YOUR TASK. Below are the records. Retype exactly the lines between the lines holding "X96237500Y-110400000D03*" and "X103750000Y-110250000D03*", inclusive.

RECORDS TO PROCESS.
+===+
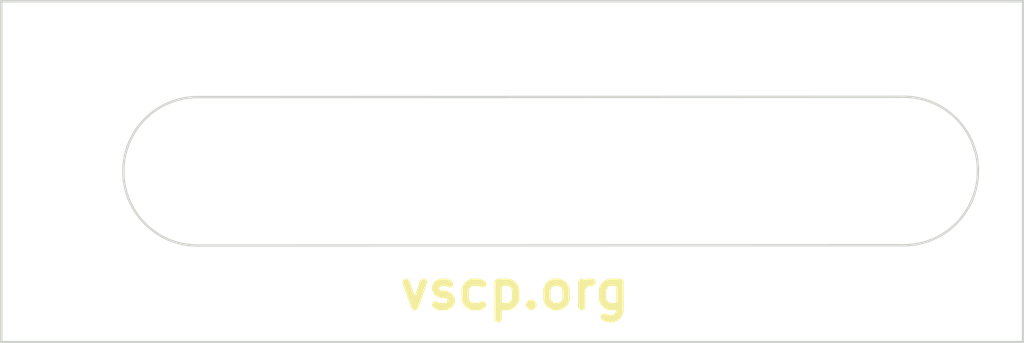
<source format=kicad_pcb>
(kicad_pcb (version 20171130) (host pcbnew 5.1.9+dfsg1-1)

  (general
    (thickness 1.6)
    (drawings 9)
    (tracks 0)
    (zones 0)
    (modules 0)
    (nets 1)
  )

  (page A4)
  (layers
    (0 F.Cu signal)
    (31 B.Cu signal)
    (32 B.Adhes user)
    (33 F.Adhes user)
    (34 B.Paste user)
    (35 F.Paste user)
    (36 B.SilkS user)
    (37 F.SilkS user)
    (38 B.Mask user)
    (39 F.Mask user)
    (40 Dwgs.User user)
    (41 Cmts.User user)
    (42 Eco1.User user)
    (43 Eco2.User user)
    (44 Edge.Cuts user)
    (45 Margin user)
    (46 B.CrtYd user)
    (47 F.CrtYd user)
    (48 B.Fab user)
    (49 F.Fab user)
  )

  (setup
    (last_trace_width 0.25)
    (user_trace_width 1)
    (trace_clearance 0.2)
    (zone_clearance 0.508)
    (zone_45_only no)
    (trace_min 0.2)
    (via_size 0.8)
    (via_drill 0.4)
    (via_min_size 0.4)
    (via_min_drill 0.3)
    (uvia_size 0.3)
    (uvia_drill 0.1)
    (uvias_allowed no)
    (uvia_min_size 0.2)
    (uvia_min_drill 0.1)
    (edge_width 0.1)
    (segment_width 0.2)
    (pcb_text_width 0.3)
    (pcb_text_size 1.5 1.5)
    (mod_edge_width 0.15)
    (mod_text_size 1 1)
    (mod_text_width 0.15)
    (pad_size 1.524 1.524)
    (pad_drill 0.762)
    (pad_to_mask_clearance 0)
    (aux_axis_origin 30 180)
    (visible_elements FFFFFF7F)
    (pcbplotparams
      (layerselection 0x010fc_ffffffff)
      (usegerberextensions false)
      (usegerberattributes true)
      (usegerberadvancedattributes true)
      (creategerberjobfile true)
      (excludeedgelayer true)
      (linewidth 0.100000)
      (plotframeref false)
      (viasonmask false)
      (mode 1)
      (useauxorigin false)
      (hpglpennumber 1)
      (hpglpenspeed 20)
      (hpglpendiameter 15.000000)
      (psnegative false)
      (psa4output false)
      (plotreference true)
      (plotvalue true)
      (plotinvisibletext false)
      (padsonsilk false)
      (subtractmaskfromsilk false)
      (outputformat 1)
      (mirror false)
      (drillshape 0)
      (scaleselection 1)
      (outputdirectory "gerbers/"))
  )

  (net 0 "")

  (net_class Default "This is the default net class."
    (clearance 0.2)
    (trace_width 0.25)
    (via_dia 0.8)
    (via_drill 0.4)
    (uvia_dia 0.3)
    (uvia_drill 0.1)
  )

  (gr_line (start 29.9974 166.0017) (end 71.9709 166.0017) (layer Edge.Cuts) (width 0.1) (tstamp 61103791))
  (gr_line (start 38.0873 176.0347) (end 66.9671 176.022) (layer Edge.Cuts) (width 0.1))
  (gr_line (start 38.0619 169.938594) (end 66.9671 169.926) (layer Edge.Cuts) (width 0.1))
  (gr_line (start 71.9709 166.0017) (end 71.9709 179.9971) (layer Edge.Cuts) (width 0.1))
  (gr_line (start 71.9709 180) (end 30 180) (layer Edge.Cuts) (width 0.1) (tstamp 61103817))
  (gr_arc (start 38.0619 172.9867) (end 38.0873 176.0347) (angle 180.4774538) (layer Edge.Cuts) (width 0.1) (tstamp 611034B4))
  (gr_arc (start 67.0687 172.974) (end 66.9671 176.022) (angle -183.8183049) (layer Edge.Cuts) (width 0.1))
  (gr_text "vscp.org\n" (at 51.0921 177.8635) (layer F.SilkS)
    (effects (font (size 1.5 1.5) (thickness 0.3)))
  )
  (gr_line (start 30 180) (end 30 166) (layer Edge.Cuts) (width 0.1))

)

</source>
+===+
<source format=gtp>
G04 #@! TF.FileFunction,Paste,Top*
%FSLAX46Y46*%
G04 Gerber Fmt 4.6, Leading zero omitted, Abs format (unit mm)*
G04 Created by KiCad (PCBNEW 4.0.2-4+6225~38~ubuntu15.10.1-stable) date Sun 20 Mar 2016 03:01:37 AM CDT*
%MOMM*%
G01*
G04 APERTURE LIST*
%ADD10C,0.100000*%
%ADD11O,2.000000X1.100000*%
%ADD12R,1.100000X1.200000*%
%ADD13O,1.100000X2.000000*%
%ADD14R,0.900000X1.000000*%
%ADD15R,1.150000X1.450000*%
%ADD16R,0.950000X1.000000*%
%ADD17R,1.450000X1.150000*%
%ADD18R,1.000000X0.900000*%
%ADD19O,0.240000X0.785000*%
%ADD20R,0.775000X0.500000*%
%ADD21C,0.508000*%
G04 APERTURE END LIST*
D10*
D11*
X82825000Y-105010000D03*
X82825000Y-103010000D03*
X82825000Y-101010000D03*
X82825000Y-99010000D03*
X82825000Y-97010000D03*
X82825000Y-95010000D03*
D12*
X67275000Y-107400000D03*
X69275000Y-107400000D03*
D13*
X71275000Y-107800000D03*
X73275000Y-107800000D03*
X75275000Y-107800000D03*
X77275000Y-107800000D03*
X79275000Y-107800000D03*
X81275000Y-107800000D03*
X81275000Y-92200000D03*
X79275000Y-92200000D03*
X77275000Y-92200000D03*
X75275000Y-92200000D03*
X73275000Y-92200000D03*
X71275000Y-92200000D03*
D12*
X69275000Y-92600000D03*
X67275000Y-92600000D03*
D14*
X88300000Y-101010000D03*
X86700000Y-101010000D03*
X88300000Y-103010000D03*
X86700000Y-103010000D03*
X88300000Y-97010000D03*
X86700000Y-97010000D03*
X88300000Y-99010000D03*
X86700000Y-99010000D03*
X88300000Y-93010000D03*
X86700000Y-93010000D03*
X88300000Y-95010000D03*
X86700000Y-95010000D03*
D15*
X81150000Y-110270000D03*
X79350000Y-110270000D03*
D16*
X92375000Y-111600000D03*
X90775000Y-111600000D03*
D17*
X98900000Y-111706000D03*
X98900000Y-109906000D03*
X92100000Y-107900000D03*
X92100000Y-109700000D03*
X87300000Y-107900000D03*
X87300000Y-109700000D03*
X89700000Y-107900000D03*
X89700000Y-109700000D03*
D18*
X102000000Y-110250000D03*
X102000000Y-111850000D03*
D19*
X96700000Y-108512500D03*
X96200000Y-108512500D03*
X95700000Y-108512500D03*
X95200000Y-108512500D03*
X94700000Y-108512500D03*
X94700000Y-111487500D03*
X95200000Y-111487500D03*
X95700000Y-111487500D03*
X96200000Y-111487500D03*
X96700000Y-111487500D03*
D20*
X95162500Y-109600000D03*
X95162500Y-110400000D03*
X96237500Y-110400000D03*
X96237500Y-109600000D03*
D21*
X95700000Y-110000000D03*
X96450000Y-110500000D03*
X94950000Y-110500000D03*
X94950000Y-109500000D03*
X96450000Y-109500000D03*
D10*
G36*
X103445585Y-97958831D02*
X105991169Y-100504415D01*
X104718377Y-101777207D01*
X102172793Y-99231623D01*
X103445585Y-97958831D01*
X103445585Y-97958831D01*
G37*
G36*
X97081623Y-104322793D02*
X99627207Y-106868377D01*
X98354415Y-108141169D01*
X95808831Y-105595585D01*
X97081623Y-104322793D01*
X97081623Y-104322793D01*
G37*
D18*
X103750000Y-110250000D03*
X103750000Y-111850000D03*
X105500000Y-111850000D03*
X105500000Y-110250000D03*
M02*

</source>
+===+
RESPONSE TO THIS EXERCISE.
X96237500Y-110400000D03*
X96237500Y-109600000D03*
D21*
X95700000Y-110000000D03*
X96450000Y-110500000D03*
X94950000Y-110500000D03*
X94950000Y-109500000D03*
X96450000Y-109500000D03*
D10*
G36*
X103445585Y-97958831D02*
X105991169Y-100504415D01*
X104718377Y-101777207D01*
X102172793Y-99231623D01*
X103445585Y-97958831D01*
X103445585Y-97958831D01*
G37*
G36*
X97081623Y-104322793D02*
X99627207Y-106868377D01*
X98354415Y-108141169D01*
X95808831Y-105595585D01*
X97081623Y-104322793D01*
X97081623Y-104322793D01*
G37*
D18*
X103750000Y-110250000D03*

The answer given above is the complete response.